Dr Marques recommends that before we try to change a habit, it is fundamental to identify why we want to change it. When the reasons are more personal like wanting to travel, or be around the kids, we have a stronger motivation to refer back to during our effort. After that, she states we need to figure our internal and external triggers. When the habit hits, ask when, where, and with whom it happens, and how are we feeling, sad, lonely, depressed nervous. We need to notice the clues beforehand to catch ourselves.

Most important is that we should not give the habit we wish to remove energy, Negative self-talk by judging ourselves for the habit gives the habit more power over us. What we think we create. Therefore, let us see ourselves free from the habit. If we are overweight, let us imagine how we feel thin. Get it clearly in the mind and feel the whole body and mind thin. But should we eat that cake, let us not feel defeated and judge, but just accept a temporary failure. Self-criticism many a time are just thoughts that were not mindful. Do not feel powerless.

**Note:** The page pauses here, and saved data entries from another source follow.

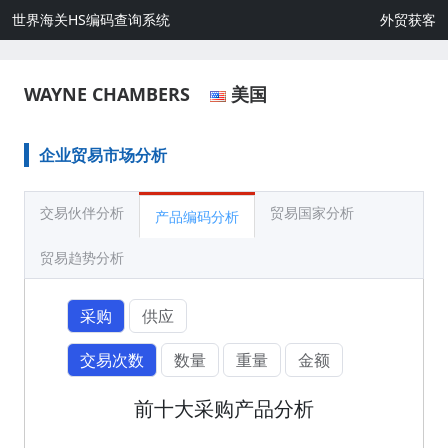
世界海关HS编码查询系统
外贸获客
WAYNE CHAMBERS
美国
企业贸易市场分析
交易伙伴分析
贸易国家分析
产品编码分析
贸易趋势分析
采购
供应
交易次数
数量
重量
金额
前十大采购产品分析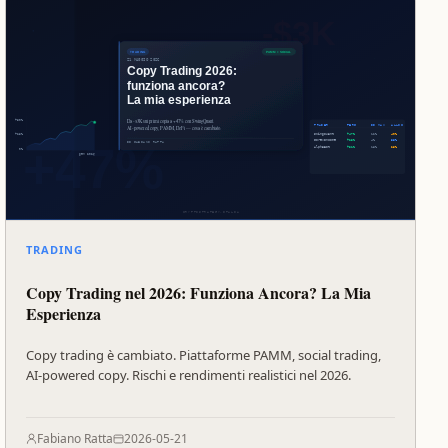
TRADING
Copy Trading nel 2026: Funziona Ancora? La Mia
Esperienza
Copy trading è cambiato. Piattaforme PAMM, social trading,
AI-powered copy. Rischi e rendimenti realistici nel 2026.
Fabiano Ratta
2026-05-21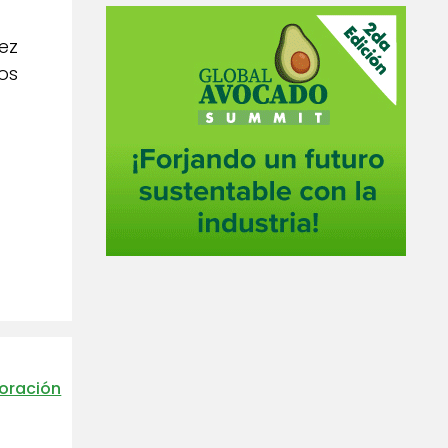
ez
os
oración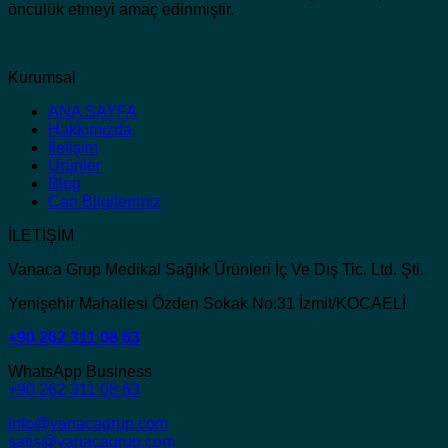
öncülük etmeyi amaç edinmiştir.
Kurumsal
ANA SAYFA
Hakkımızda
İletişim
Ürünler
Blog
Cari Bilgilerimiz
İLETİŞİM
Vanaca Grup Medikal Sağlık Ürünleri İç Ve Dış Tic. Ltd. Şti.
Yenişehir Mahallesi Özden Sokak No:31 İzmit/KOCAELİ
+90 262 311 08 63
WhatsApp Business
+90 262 311 08 63
info@vanacagrup.com
satis@vanacagrup.com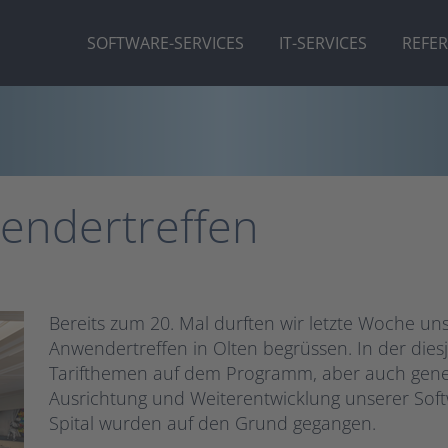
SOFTWARE-SERVICES
IT-SERVICES
REFE
wendertreffen
Bereits zum 20. Mal durften wir letzte Woche un
Anwendertreffen in Olten begrüssen. In der dies
Tarifthemen auf dem Programm, aber auch gener
Ausrichtung und Weiterentwicklung unserer Soft
Spital wurden auf den Grund gegangen.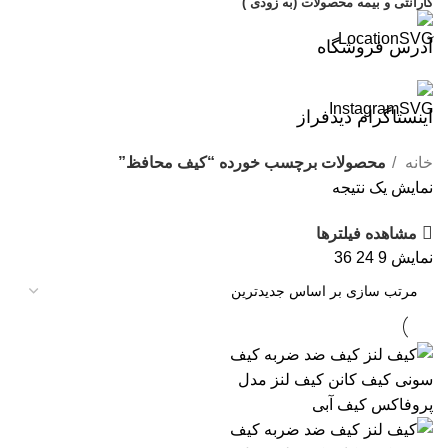
گارانتی و بیمه محصولات (به زودی )
آدرس فروشگاه
اینستاگرام دیدفراز
خانه
محصولات برچسب خورده “کیف محافظ”
نمایش یک نتیجه
مشاهده فیلترها
نمایش
9
24
36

One method is to replace the habit with a better new habit. It takes 28 days of effort to create a new habit. That is only one month. That is much better than that constant nagging within us about our so-called negative habits.  So, the next time we want to reach for a cookie, let us take a bite out of an apple. Next time we chew our fingernails; go wash the hands or put cream on them. Start thinking about what new habit can be created instead of the one to be removed.

 Urges follow a cycle. They are initially intense but usually go away within 20 minutes. “What we know from lab studies is that it’s never too late to break a habit. Habits are malleable throughout your entire life. But we also know that the best way to change a habit is to understand its structure — that once you tell people about the cue and the reward and you force them to recognize what those factors are in a behavior, it becomes much, much easier to change.” Charles Duhigg.